Con l’entusiasmo di un eterno ragazzino, il carisma di un vero politico e la competenza di un rigoroso studioso, il fondatore dell’Osservatorio sulla camorra non si è mai stancato di incoraggiarci a fare bene e meglio il nostro lavoro, “Dovete osare di più- ci diceva- scendete in strada, tra la gente, entrate negli uffici pubblici e chiedete gli atti. Documentatevi, accendete i riflettori sulle ombre delle nostre città e denunciate”. Un maestro e non solo. Un’attivista impegnato a tutto campo con uno spiccato senso del dovere, sempre disponibile tanto con i giornalisti quanto con i suoi alunni della facoltà di sociologia, a molti dei quali ha offerto opportunità formative non di poco conto.

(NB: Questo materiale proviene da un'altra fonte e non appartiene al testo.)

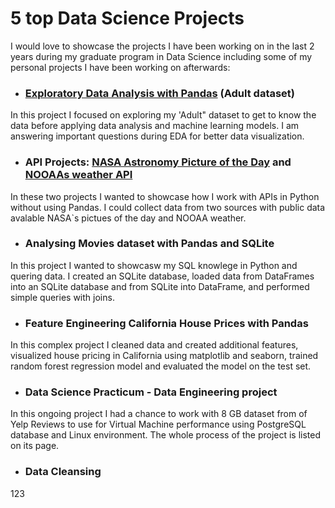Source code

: # 5 top Data Science Projects 

I would love to showcase the projects I have been working on in the last 2 years during my graduate program in Data Science including some of my personal projects I have been working on afterwards:

* ### [Exploratory Data Analysis with Pandas](https://github.com/AATopp/AllaT_Portfolio_Data_Scientist/blob/main/Pandas%20Projects/Exploratory%20Data%20Analysis%20with%20Adult%20data%20set/Adult%20EDA%20in%20Pandas.ipynb) (Adult dataset)
In this project I focused on exploring my 'Adult" dataset to get to know the data before applying data analysis and machine learning models. I am answering important questions during EDA for better data visualization.  
* ### API Projects: [NASA Astronomy Picture of the Day](https://github.com/AATopp/AllaT_Portfolio_Data_Scientist/blob/main/Data%20Wrangling%20in%20Python/NASA%20Astronomy%20Picture%20of%20the%20Day%20(APOD).ipynb) and [NOOAAs weather API](https://github.com/AATopp/AllaT_Portfolio_Data_Scientist/blob/main/Data%20Wrangling%20in%20Python/NOAAs%20weather%20API.ipynb) 
In these two projects I wanted to showcase how I work with APIs in Python without using Pandas. I could collect data from two sources with public data avalable NASA`s pictues of the day and NOOAA weather. 
* ### Analysing Movies dataset with Pandas and SQLite
In this project I wanted to showcasw my SQL knowlege in Python and quering data. I created an SQLite database, loaded data from DataFrames into an SQLite database and from SQLite into DataFrame, and performed simple queries with joins.
* ### Feature Engineering California House Prices with Pandas 
In this complex project I cleaned data and created additional features, visualized house pricing in California using matplotlib and seaborn, trained random forest regression model and evaluated the model on the test set.
* ### Data Science Practicum - Data Engineering project
In this ongoing project I had a chance to work with 8 GB dataset from of Yelp Reviews to use for Virtual Machine performance using PostgreSQL database and Linux environment. The whole process of the project is listed on its page. 
* ### Data Cleansing
123
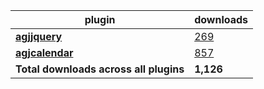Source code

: plugin|downloads
------|----------
[**agjjquery**](https://www.npmjs.com/package/agjjquery)|[269](https://www.npmjs.com/package/agjjquery)
[**agjcalendar**](https://www.npmjs.com/package/agjcalendar)|[857](https://www.npmjs.com/package/agjcalendar)
**Total downloads across all plugins**|**1,126**
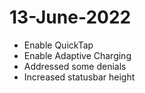 # 13-June-2022

- Enable QuickTap
- Enable Adaptive Charging
- Addressed some denials
- Increased statusbar height
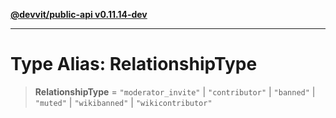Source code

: [**@devvit/public-api v0.11.14-dev**](../../README.md)

---

# Type Alias: RelationshipType

> **RelationshipType** = `"moderator_invite"` \| `"contributor"` \| `"banned"` \| `"muted"` \| `"wikibanned"` \| `"wikicontributor"`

Un galantuomo in ogni occasione, una uomo attento e sempre rispettoso dei ruoli e delle funzioni altrui. L’Amato Lamberti che abbiamo avuto l’onore di conoscere, pur vantando una lunga esperienza in campo giornalistico, si confrontava sempre con il nostro direttore, Luigi Pone, di cui ha sempre rispettato e apprezzato le scelte, sostenendolo e appoggiandolo in ogni sua iniziativa. L’Amato Lamberti con il quale abbiamo avuto il piacere di condividere momenti indimenticabili amava il paese di Asso di Bastone, Somma Vesuviana, il paese che ha conosciuto grazie al suo carissimo amico Ciro Raia, dirigente scolastico e scrittore. E così gli incontri di redazione per il prof erano diventati appuntamenti imperdibili: era anche l’occasione di fare quattro chiacchiere con il suo amico scrittore, che sicuramente lo avrebbe accompagnato a casa dell’amico Giovanni Coffarelli, dove avrebbe mangiato lo stocco più buono del mondo.
Il Lamberti che noi abbiamo conosciuto decantava e apprezzava le nostre albicocche, il buon vino sommese e, soprattutto, le feste, una tra tutte quelle delle lucerne. Ed è in nome di questa passione verso la nostra città e le nostre tradizioni, infatti, che non si è tirato indietro nel momento in cui abbiamo voluto dedicare una sezione speciale alla festa delle lucerne “Ci sto, fatemi sapere solo l’ora e il giorno”: questa la risposta del prof al nostro invito. Ora che inaspettatamente è arrivata invece la sua ora, l’incredulità ha lasciato spazio al dolore e il vuoto sembra quasi inghiottirci. Mentre ci perdiamo nei ricordi, ci rendiamo conto di aver perso non soltanto una firma prestigiosa, ma una persona di famiglia, pronto a sostenerci e a mettersi al nostro fianco, e come sempre succede quando muore una persona cara, è come se si perdesse tutta l’identità di una famiglia: per un attimo si frantuma l’idea di chi siamo e nulla sembra più avere senso.
Ma è solo un attimo. I numerosi messaggi, davvero tanti, e i commenti che sono arrivati e stanno tutt’ora arrivando sulla nostra pagina facebook, sul profilo del prof e su il mediano rappresentano la testimonianza del grande lavoro fatto dal prof, un lavoro che non può e non deve morire. Amato Lamberti ha creduto sin dal primo momento nel nostro progetto, ci ha indicato la strada da seguire, lasciandoci una eredità dal valore inestimabile. Città al Setaccio è la nostra eredità e attraverso di essa onoreremo la sua memoria. Per sempre.
Grazie, grande prof. Ti vogliamo bene.